My desk around the computer is filled with books, my computer is busy with pages and pages of articles and links... and a million ideas and questions... mostly questions... are zooming chaotically around my head... that I am just having to pause... not least because I cannot relocate that one article I want to refer to that I discovered far too late last night and shut down without saving (or remembering) - the FRUSTRATION...

So what books do I have on my desk right now? In no particular order...

  • Philosophy for Children - Marilyn Bowles
  • In Dialogue with Reggio Emilia. Listening, researching and learning - Carlina Rinaldi
  • Beyond Quality in Early Childhood Education and Care: Postmodern Perspectives. - Dahlberg, Moss and pence
  • The If Machine.
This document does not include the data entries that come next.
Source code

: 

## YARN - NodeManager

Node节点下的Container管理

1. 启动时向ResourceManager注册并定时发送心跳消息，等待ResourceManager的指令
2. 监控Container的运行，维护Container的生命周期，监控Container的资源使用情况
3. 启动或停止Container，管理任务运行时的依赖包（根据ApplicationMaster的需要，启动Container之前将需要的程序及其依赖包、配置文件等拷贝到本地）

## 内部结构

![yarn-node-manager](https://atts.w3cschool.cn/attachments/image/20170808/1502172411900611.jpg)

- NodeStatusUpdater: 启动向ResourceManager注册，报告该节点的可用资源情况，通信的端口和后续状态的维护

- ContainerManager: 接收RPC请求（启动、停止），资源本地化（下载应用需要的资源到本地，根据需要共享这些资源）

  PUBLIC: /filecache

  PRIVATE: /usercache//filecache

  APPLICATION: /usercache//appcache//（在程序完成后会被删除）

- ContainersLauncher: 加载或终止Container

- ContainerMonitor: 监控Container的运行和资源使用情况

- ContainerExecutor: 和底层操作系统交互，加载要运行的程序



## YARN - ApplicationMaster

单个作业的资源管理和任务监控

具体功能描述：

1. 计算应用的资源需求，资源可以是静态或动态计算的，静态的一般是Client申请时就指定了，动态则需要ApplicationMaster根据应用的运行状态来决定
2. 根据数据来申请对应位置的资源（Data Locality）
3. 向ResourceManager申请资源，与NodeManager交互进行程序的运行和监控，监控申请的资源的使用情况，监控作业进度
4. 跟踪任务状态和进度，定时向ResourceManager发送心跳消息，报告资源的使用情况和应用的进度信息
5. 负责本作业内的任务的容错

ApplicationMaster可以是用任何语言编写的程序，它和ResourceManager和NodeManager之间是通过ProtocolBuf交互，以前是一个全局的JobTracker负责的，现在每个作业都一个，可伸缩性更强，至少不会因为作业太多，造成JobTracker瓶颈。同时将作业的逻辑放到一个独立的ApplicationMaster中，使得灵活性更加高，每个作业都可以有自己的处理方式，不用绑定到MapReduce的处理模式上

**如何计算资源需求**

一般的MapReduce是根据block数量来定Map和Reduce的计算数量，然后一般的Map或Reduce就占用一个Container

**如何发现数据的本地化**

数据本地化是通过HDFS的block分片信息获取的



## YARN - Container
Philosophical Enquiry in the classroom. - Peter Worley
  •  The Process of Education - Jerome Bruner
  •  The Learning Brain. Lessons for education - Blakemore and Frith
  • Thought and Language - Lev Vygotsky
  • Experience and Education - John Dewey
  • Understanding Schemas and Young Children. From birth to three - Atherton and Nutbrown
  • Early Childhood Matters. Evidence from the EPPE project - Sylva, Melhuish, Sammons, Siraj-Blatschford and Taggart
  • The Informed Vision - David Hawkins
  • The Language and Thought of the Child - Piaget
  • The Mosaic Approach - Moss and Clark
19 tabs are open with something interesting on each side... from Jesper Juul, Beate Børrelsen, Lipman, a list of various articles on listening - and then I have various word documents open where I have been saving quotes and articles on listening - this I have been doing over a period of time so there are a few... and some are wonderfl longs lists of quotes!!

I am also trying to make sense of all of this information overload... in a concise sort of way... which is proving difficult... as one idea trigger off another question or two or four and then another theory with even more questions... how am I going to discover my answers if I keep asking questions all the time?

Oh well... maybe time for a coffee, a moment or two to soak up some sun... and with time for reflection things might make more sense?

1 comment:

  1. Hi Suzanne, I am currently reading Dahlberg and Moss's book. I am blown away by the thought that quality has been used to homogenize the school curriculum, be it preschool or any school. Who can argue with "quality?" We all want quality right? But quality too often has been used in the political arena to shape schools and school experiences into what those in power see as quality. Mind blowing! I did not get this stuff in my formal school of education.